New Delhi, Nov 3 (IANS) The regimes in the Gulf countries face no immediate threat though they will continue to feel the effect of the Arab Spring – popular uprisings in the north African countries like Egypt, Tunisia and Libya – a British professor said here.

‘The Gulf states will feel the effect of Arab Spring for some time. But their regimes are safe, for the next five years at least,’ said Tim Niblock, professor of Gulf Studies, University of Exeter, Britain.

He delivered a lecture on ‘Predicting the impact of the Arab Spring on the Arab States of the Gulf’ at Jamia Millia Islamia University here Thursday.

Tunisian president Zine El Abidine Ben Ali and Egyptian president Hosni Mubarak were ousted while Libyan leader Muammar Gaddafi was ousted and killed in popular uprisings in their countries.

Stating that experts failed to predict the Arab Spring, Niblock said it happened due to five mistaken assumptions.

‘The experts believed the age of popular protests in the Arab world was over, that levels of socio-economic inequality were tolerable, regimes were internally strong and had a measure of public support, and the Arab identity was no longer meaningful within the Arab world,’ said Niblock.

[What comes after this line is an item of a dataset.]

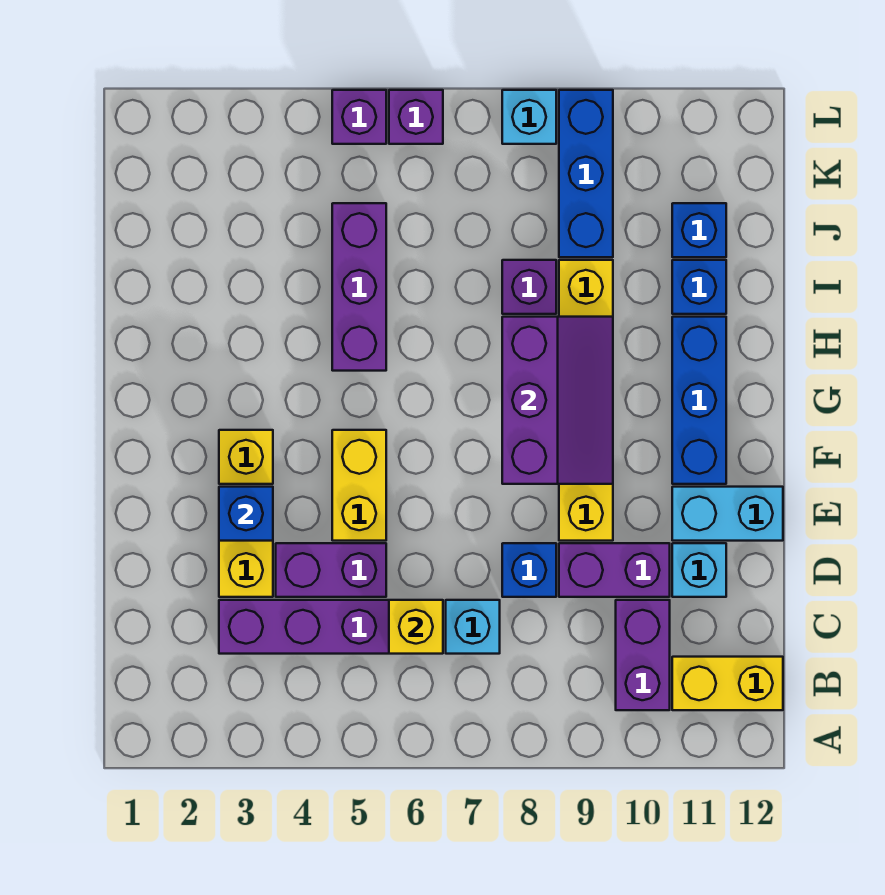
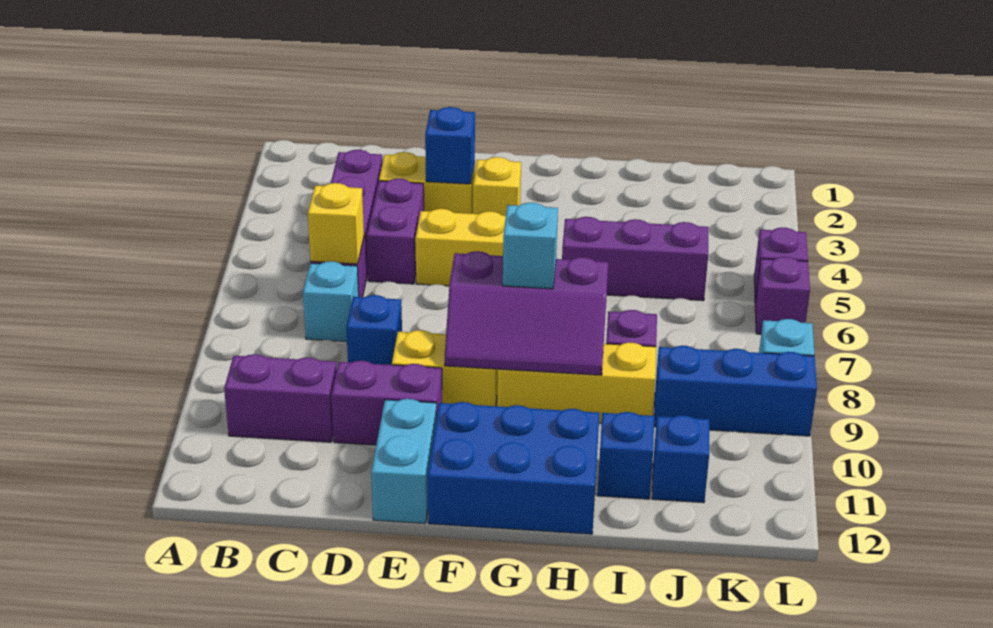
yellow brick B11:B12 level 1 -> none
purple brick D9:D10 level 1 -> purple brick D10:E10 level 1
cyan brick D11 level 1 -> cyan brick G8 level 3
blue brick F11:H11 level 1 -> blue brick F11:H12 level 1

That ‘proved to be wrong’, he added.

The professor said there are divergent views among the experts as to how the Arab Spring will impact the Gulf countries.

He said while the experts converge on the view that ‘no Gulf State has been left unaffected by the Arab Spring and people there do face problems like economic inequality and injustice’, they differ on ‘whether economic liberalisation in Gulf states led to cuts in welfare spending’ and ‘if the regimes had a degree of internal solidarity’.